Return each line of the data below that contains the word "button".

Stored data:
◇ ◇ ◇ ◇ ◇

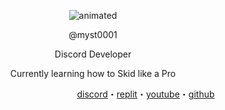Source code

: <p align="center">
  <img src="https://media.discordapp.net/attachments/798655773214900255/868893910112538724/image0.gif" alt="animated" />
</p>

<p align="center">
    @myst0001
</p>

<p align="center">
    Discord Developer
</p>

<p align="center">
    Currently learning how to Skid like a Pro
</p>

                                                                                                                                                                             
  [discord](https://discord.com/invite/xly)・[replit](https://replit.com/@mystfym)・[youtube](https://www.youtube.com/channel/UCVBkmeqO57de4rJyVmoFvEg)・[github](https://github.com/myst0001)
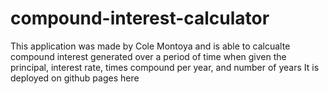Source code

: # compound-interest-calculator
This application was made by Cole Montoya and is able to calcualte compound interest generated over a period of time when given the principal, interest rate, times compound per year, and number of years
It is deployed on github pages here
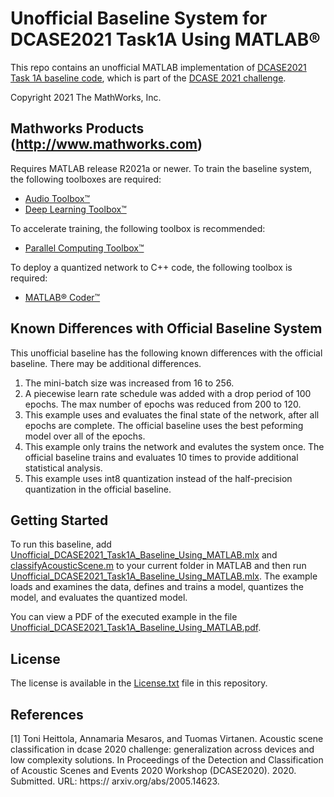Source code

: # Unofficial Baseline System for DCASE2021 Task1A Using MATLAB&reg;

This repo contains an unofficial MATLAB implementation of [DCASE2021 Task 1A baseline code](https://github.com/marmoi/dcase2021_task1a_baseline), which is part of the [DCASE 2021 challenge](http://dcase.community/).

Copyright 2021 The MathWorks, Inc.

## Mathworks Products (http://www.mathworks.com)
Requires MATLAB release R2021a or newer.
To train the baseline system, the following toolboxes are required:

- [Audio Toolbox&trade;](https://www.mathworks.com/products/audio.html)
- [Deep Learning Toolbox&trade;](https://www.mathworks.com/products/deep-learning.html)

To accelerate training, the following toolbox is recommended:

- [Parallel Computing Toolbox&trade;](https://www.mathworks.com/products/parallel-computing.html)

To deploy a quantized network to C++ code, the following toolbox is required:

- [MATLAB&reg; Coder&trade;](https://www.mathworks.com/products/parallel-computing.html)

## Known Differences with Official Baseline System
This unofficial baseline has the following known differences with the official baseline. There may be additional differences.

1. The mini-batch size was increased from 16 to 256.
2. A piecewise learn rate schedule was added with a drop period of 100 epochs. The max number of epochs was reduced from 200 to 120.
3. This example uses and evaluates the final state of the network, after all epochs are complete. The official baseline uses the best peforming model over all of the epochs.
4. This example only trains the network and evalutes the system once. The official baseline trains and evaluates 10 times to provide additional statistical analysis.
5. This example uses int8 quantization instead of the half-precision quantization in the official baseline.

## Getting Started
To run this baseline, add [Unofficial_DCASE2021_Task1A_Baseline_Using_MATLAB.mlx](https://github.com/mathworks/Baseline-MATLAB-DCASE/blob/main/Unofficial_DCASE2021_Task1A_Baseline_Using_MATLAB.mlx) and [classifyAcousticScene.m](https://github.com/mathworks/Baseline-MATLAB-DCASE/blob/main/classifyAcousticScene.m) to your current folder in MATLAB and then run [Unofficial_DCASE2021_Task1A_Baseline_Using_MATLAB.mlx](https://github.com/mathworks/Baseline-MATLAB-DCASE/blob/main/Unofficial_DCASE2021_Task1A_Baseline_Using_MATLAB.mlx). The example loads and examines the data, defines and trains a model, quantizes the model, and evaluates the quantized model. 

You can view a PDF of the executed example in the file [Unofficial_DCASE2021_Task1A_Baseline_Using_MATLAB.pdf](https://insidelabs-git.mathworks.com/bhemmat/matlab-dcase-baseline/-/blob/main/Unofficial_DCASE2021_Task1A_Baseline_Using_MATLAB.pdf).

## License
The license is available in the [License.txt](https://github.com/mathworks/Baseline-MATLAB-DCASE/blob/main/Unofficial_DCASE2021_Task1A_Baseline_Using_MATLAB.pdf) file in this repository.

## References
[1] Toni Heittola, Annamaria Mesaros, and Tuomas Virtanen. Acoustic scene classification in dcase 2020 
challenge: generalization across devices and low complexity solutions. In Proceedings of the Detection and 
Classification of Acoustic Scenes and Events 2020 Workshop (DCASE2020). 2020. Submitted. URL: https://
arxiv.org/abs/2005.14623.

◇ ◇ ◇ ◇ ◇

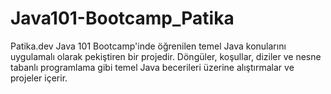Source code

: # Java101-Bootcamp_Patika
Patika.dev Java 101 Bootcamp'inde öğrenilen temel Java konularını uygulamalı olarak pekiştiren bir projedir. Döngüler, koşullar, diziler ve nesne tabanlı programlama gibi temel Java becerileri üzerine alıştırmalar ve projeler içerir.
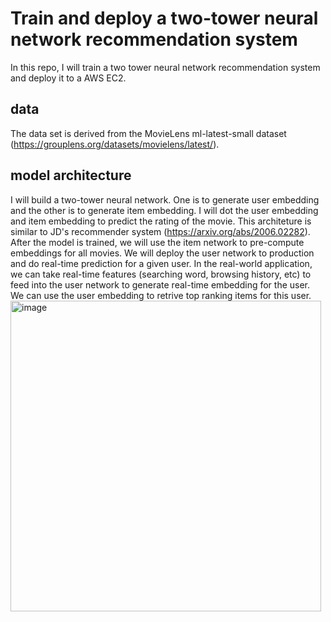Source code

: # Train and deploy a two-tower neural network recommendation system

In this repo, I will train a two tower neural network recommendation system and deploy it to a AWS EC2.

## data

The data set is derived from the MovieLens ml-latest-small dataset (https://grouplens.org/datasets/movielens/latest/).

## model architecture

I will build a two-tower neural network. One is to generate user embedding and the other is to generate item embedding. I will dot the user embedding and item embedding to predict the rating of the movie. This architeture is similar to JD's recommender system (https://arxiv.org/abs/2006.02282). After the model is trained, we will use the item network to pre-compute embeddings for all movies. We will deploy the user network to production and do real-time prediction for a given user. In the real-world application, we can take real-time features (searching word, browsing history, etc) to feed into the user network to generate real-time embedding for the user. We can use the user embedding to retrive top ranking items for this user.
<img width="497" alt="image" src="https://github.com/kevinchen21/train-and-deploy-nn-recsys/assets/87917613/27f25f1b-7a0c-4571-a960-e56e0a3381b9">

◇ ◇ ◇ ◇ ◇

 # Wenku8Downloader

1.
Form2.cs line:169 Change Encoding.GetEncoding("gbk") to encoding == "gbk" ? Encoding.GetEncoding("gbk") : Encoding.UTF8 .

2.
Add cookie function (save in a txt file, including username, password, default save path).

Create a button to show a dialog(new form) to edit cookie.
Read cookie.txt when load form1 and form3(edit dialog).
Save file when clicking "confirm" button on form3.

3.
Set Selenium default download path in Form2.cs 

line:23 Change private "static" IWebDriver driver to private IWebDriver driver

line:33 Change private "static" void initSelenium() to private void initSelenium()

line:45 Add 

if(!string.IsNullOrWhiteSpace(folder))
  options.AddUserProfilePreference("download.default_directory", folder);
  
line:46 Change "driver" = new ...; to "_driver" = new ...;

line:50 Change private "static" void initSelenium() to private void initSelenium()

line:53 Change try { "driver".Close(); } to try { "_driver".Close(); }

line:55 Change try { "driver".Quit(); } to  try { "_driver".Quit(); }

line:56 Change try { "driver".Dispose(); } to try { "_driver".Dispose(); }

◇ ◇ ◇ ◇ ◇

» **Completed exercise**:
Create a button to show a dialog(new form) to edit cookie.
Save file when clicking "confirm" button on form3.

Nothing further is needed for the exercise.